Revenu à moi, ayant retrempé ma hardiesse, je profitai du repos des ménétriers et m’approchant du vieillard:

—Messire, lui dis-je, en le saluant révérencieusement, vous permettrez de trouver messéant à un cavalier, qu’une aussi noble damoiselle que celle que voici, soit à l’écart de la sérénade dont elle ferait la gloire; si vous le désirez, messire, je vais faire ouvrir un passage à la foule pour que vous puissiez l’accompagner sans méfait jusqu’au cercle des dames.

—Monsieur, je ne puis profiter de votre offre aimable, et vous dis merci de tout cœur.

—Vous êtes excellent, messire, répliquai-je, mais ma damoiselle d’aussi loin ne peut bien entendre la sérénade.

A ce moment, cette noble fille, vermeille, s’inclina pour me remercier, je me troublai et balbutiai quelques syllabes.

—Monsieur, me dit alors le vieillard, Dina, ma fille, est bien sensible à votre politesse, je vous remercie franchement, mais cela pour nous est impossible, nous sommes d’une ruche étrangère, et cette abeille ne saurait sans avanie se mêler à ce guêpier.

Je me retirai tout leste, et joyeux intérieurement de mon effronterie. Mais je m’éloignai seulement de quelques pas guettant et épiant pour les suivre à leur départ jusqu’à leur demeure, afin d’obtenir des renseignemens sur cette belle inconnue, de la voir à son balcon en passant, de pénétrer jusqu’à elle ou de lui faire parvenir un message. Je me berçais de ses flatteurs pensers, j’arrangeais tout cela dans ma tête, je savais sa demeure, je passais sous sa croisée, elle y était penchée, je la saluais d’un sourire et du chapeau, j’épiais sa sortie, je gagnais sa duègne; ou bien, je la suivais à l’église, et comme par hasard je la rencontrais au bénitier, j’offrais de l’eau bénite du bout de mon doigt à son joli doigt, qui la portait à son joli front que bientôt mes lèvres devaient toucher aussi. J’arrangeais tout cela, la déclaration de mon amour, elle me donnait le sien, j’étais reçu chez son père; ainsi, je nageais dans un lac de bonheur, j’étais éperdu dans ces illusions. Cependant, parfois, j’étais tourmenté par le sens mystérieux de ces paroles que m’avait dites le vieillard: Nous sommes d’une ruche étrangère et cette abeille ne saurait sans avanie se mêler à ce guêpier. Je faisais mille conjectures qui tour à tour me semblaient bien trouvées; de minute en minute je les métamorphosais; je leur donnais pour patrie, l’Espagne, la Bohême, la Bosnie, Venise, Cerigo ... j’en faisais des Hospodars, des Boïards, des princes voyageant incognito, des proscrits, puis toutes ces interprétations, me semblaient folles; en effet, tout cela n’était pas raison pour se tenir à l’écart et craindre une avanie. Puis le nom de Dina me persécutait, ce nom ne m’était pas inconnu, j’avais un souvenir vague de l’avoir ouï, quand et où, je ne pouvais me le remembrer. Un bruit lointain qui me fit soubresauter fustigea toutes mes rêveries: je me trouvai debout appuyé contre une palissade, seul sur le rempart désert; la sérénade finie, la foule s’était écoulée. Je heurtai du pied, je maudis ma maladroite distraction; tout mon bonheur s’évanouissait, plus d’espoir de la revoir, ma passion née ex abrupto tombait de même.
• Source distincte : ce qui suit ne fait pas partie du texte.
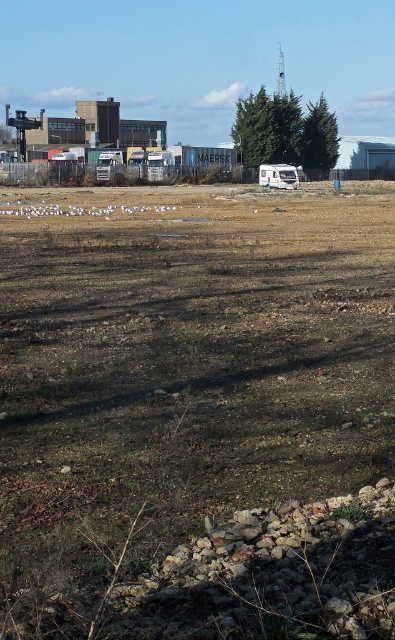
Between green textured tree at upper center and white plastic camper at center, which one has more height?

Standing taller between the two is green textured tree at upper center.

Between point (310, 134) and point (287, 186), which one is positioned in front?

Positioned in front is point (287, 186).

You are a GUI agent. You are given a task and a screenshot of the screen. Output one action in this format:
    pyautogui.click(x=<x>, y=<y>)
    Task: Click on the green textured tree at upper center
    
    Given the screenshot: What is the action you would take?
    pyautogui.click(x=319, y=138)

Who is taller, brown soil at center or white plastic camper at center?

white plastic camper at center

Which is below, brown soil at center or white plastic camper at center?

brown soil at center is lower down.

Identify the location of brown soil at center. This screenshot has width=395, height=640. (197, 412).

Is point (169, 282) positioned in front of point (317, 154)?

That is True.

Does brown soil at center have a lesser height compared to green textured tree at upper center?

Correct, brown soil at center is not as tall as green textured tree at upper center.

Who is more forward, (216, 417) or (316, 140)?

Point (216, 417) is more forward.

Where is `brown soil at center`? brown soil at center is located at coordinates (197, 412).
Ah! c’est bien grande souffrance que la rencontre d’un être sympathique qui vous capte, qui vous incline à lui! On l’a vu au promenoir, au bal, en voyage, à l’église, on lui a jeté un regard, on a reçu une œillade, on l’a touché de la main, on a causé à la dérobée, on est épris, ravi, enveloppé, on s’est déjà façonné un avenir, c’est déjà de l’amour, de l’amour enraciné; le temps de pousser un soupir, ou de regarder le ciel, cet être s’est envolé comme un oiseau, l’apparition s’est éteinte, et l’on reste attéré, anéanti par la commotion. Pour moi, cette pensée qu’on ne reverra jamais cet éclair qui nous a éblouis, cette femme, amie spontanée, notre pierre de touche; que deux existences, faites l’une pour l’autre, pour être adouées, pour être heureuses ensemble en cette vie et dans l’éternité, sont à jamais écartées, et se traîneront peut-être malheureuses sans plus retrouver jamais d’âme qui leur agrée, d’esprit et de cœur à leur taille; pour moi, cette pensée est profondément douloureuse.

J’errais long-temps sur le rempart, invectivant contre ma fatale chance et la dérision du sort, qui m’avait, archer infernal, décoché une femme au cœur, pour m’y faire une plaie mortelle.